长春教正到了要紧处,多少心血眼看就要结果,此时抽身,前功尽弃不说,李建成那里也绝无可能轻轻放过。
普天之下莫非王土,他能带着沈细娘躲到哪儿去?难道真要她跟着自己风餐露宿、东躲 ** ?
他深吸一口气,眼底掠过一丝决断。
长安便长安,太子舍人便太子舍人——去就是了。
次日晌午,王子腾的笑声便从门外传了进来。
“米老弟,这可是天大的喜讯啊!”
这位江南道观察使平日并不常驻苏州,此时却来得这样快,显然早已得了风声。
米肖夏心中暗哂,面上却堆起明朗的笑容,迎上去拱手:“同喜同喜,往后还要仰仗王大人多照应。”
二人入厅落座,待府兵奉茶退下,米肖夏才稍稍倾身,压低声音:“长安如今是什么光景,还望大人指点一二。”
王子腾端起茶盏,不紧不慢地呷了一口。
“陛下自然是九五之尊,无人可比。”
他朝虚空略一拱手,才继续道,“至于一人之下……那自然是东宫。”
“秦王那边?”
“秦王虽有权柄,终究不是储君。”
王子腾嘴角浮起一抹淡笑,“朝中那些人精,谁不会看风向?如今太子圣眷正浓,地位稳如泰山,秦王……掀不起什么风浪。”
米肖夏若有所思地点点头,又笑着追问了许多细节。
王子腾倒也痛快,将长安城中各方势力、尤其是东宫与秦王府的明暗脉络,细细说了一遍。
送走王子腾后,米肖夏便吩咐沈细娘和许宣收拾行装,自己则着手交割折冲府的事务。
接任的折冲都尉不是别人,正是他一手提拔起来的张春年——连这名字都是当年米肖夏给他起的,算得上心腹中的心腹。

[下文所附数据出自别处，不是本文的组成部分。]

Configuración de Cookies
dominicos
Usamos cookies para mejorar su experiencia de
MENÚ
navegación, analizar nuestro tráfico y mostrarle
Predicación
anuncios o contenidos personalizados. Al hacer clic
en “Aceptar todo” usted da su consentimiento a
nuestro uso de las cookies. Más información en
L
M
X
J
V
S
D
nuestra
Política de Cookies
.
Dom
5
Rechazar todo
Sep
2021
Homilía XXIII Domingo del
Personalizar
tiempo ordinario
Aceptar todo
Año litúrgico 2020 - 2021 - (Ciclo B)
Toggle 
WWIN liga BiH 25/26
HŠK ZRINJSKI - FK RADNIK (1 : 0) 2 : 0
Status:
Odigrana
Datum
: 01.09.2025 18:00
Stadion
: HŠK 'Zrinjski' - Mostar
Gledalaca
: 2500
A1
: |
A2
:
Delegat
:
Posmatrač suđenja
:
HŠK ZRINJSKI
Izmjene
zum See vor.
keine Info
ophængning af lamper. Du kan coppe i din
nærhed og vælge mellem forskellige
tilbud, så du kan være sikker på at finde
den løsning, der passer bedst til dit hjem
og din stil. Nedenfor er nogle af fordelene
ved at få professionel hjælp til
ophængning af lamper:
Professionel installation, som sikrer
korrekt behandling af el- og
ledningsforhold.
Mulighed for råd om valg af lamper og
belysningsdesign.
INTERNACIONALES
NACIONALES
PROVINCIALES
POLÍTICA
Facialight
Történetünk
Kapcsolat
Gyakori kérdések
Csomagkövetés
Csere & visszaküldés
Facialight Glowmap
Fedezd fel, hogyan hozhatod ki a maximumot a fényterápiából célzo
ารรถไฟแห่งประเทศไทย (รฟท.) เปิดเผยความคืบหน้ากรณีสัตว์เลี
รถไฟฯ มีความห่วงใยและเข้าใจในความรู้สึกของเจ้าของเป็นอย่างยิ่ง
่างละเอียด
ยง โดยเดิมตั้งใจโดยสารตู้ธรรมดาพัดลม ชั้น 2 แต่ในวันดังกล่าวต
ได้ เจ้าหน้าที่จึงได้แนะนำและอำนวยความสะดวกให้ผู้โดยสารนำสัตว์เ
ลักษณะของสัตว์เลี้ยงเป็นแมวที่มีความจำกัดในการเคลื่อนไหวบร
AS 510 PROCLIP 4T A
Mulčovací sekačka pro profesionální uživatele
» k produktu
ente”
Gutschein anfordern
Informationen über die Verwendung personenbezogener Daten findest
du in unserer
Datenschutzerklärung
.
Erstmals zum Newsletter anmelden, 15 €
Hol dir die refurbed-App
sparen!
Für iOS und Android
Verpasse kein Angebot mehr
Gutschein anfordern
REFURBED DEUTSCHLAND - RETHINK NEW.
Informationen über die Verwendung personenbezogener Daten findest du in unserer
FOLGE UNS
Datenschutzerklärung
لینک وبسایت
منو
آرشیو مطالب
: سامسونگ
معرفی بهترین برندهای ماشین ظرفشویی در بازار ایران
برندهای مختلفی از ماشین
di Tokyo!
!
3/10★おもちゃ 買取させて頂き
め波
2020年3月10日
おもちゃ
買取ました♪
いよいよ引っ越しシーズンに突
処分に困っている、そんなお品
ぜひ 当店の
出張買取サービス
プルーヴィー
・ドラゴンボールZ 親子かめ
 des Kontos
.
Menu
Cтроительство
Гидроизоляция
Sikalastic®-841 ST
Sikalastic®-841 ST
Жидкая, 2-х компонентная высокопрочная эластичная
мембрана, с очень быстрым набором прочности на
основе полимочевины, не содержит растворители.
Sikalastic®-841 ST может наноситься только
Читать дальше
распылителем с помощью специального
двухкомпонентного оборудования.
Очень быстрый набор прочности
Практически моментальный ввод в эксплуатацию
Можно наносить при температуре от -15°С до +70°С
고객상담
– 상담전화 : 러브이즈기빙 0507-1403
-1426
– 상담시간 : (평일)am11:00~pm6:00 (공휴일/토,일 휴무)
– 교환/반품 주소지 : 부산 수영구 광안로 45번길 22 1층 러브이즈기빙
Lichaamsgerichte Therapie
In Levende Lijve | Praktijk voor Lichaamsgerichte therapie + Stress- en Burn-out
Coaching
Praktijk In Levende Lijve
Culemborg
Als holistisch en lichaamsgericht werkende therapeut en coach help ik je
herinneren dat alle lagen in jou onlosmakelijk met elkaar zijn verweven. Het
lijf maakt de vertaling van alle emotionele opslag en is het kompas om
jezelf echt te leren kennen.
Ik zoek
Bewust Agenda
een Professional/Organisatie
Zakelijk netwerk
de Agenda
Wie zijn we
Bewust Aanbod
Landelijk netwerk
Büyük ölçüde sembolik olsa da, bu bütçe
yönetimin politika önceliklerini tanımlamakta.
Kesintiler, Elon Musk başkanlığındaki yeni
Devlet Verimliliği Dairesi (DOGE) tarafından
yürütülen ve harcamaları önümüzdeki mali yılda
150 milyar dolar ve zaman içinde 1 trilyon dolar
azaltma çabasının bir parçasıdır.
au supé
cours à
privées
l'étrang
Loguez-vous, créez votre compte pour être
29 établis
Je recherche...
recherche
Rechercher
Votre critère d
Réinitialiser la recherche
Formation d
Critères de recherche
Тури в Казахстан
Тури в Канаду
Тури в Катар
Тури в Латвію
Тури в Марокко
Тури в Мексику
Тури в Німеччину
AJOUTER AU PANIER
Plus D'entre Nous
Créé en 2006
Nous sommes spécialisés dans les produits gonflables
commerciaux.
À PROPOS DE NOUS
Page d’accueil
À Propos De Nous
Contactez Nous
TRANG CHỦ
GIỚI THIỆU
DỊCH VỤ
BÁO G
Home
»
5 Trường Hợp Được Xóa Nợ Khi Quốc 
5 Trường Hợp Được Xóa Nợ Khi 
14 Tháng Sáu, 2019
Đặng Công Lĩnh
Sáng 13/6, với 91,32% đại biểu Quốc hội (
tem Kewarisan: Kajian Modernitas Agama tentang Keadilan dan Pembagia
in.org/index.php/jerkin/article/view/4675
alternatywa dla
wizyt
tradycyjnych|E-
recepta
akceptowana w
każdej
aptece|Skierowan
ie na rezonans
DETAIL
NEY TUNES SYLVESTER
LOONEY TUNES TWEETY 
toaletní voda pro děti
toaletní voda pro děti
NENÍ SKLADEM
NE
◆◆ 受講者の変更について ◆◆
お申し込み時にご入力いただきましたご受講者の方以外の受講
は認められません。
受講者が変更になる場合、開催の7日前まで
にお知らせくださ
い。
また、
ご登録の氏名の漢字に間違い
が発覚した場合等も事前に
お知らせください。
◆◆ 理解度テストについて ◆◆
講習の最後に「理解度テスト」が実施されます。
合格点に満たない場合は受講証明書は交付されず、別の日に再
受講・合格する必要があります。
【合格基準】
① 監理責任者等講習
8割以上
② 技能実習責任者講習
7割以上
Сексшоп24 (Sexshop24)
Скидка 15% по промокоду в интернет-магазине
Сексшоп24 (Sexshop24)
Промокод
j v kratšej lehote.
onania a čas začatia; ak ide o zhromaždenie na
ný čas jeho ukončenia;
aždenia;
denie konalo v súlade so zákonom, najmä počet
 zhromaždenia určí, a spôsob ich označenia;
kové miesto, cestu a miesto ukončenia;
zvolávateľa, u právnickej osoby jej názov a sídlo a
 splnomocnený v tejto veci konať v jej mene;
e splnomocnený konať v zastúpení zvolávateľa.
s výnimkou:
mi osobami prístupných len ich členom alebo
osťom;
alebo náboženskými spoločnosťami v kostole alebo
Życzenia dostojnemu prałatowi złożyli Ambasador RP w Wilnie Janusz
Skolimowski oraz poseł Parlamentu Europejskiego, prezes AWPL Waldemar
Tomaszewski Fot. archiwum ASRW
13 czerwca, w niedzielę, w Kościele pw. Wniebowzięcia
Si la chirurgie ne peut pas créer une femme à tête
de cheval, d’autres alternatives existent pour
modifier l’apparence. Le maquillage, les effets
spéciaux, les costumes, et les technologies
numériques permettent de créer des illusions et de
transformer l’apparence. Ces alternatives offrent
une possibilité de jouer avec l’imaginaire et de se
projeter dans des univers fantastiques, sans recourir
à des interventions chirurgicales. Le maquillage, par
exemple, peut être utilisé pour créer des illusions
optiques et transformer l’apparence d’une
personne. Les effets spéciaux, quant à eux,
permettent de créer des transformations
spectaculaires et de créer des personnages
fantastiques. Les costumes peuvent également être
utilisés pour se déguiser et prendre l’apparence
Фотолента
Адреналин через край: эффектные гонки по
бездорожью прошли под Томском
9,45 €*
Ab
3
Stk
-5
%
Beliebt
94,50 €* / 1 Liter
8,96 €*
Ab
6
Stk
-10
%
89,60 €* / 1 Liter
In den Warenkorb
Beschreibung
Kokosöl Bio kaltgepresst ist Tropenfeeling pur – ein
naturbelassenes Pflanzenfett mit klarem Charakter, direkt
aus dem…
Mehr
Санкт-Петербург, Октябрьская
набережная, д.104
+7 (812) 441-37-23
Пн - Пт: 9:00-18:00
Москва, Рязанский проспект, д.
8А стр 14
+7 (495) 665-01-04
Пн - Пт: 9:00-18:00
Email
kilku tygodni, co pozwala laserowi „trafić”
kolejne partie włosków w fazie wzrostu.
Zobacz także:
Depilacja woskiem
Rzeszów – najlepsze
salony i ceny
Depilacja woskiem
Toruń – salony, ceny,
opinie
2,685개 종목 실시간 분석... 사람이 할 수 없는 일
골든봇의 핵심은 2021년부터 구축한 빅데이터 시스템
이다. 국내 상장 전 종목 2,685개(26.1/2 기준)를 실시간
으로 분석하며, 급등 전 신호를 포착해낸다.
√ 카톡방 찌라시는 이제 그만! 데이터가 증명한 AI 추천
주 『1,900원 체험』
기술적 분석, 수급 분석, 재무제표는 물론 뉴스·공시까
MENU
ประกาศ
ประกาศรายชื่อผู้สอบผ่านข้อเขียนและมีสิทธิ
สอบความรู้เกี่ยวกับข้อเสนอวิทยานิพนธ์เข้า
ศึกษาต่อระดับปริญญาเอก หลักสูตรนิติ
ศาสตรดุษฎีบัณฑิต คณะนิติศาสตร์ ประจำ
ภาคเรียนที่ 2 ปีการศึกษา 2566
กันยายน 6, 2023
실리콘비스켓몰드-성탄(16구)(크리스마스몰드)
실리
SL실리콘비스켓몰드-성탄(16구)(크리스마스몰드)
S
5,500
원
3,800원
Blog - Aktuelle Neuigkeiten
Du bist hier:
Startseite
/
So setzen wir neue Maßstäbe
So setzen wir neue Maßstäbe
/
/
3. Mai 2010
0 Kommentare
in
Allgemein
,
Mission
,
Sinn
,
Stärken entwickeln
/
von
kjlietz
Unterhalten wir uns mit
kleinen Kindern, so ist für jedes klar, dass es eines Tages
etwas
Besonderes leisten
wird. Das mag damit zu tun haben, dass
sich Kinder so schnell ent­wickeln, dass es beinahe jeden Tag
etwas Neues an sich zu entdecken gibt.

唐朝兵权向来管得严,任你官位再高,没有兵部核发的鱼符便调不动一兵一卒。
一旦职务变动,兵权当即交接,绝无拖延的余地。
私蓄兵马更是大忌,稍有不慎便是谋逆的重罪。
米肖夏将鱼符与册籍一一清点妥当,心中那片沉郁却始终未曾散去。
长安等着他的,恐怕不只是高墙深院、锦衣玉食那么简单。
米肖夏在苏州折冲都尉任上时日尚浅,然而麾下那一千二百府兵皆是他亲手锤炼而成,若就此拱手让人,心中难免不舍。
如今张春年接替此职,原是太子李建成的特意安排。
只要米肖夏仍能牢牢握住张春年,苏州折冲府的兵权便依旧在他的掌控之中。
“大人若有差遣,属下万死不辞!”
接过印信之时,张春年言辞恳切,几乎指天立誓。
他深知自己能有今日,全赖米肖夏一手提拔。
更紧要的是,米肖夏如今已到太子近前,将来更要倚仗其势。
何况身旁还立着一位赵铁铸,那双眼睛时时盯着他,仿佛随时要取而代之。
诸事安排妥当,刚过正月初七,米肖夏便带着沈细娘与许宣,并几名随侍的仆从丫鬟,动身前往长安。
***
先是车马颠簸,而后改换舟船,顺着大运河一路北上。
不得不叹,隋炀帝虽背负千古骂名,却也曾留下这般惠及后世的工程——京杭运河,确让南北通行便利许多。
比起摇晃的马车,舟行水上平稳得多,米肖夏得以静心修炼。
令他意外的是,途中许宣竟也突破了关隘。
“莫非是……”
见许宣周身气机流转,境界悄然跃升,米肖夏先是微怔,随即恍然。
许宣虽身具地阶灵根,又修习庚金杀伐诀,但进境如此迅捷,仍属异常。
细想其过往机缘,恐怕唯有白素贞那一桩了。
先前白素贞留许宣在藏春园十日,不是赠了灵丹妙药,便是传了他更深奥的 ** 。
米肖夏暗自揣度,后者可能性更大。
“难道是无上真法?”
这念头一闪,连他自己都暗暗一惊。
但他并未向许宣探问,更不曾起贪图之心。
白素贞既已事先叮嘱,问了也是徒然,反倒损了为师颜面。
况且此事于许宣大有裨益,间接也算助益于他。
余下路程,米肖夏只静心修炼。
他如今练气在第四重,练神至第五重,欲再进一步,尚需水磨工夫。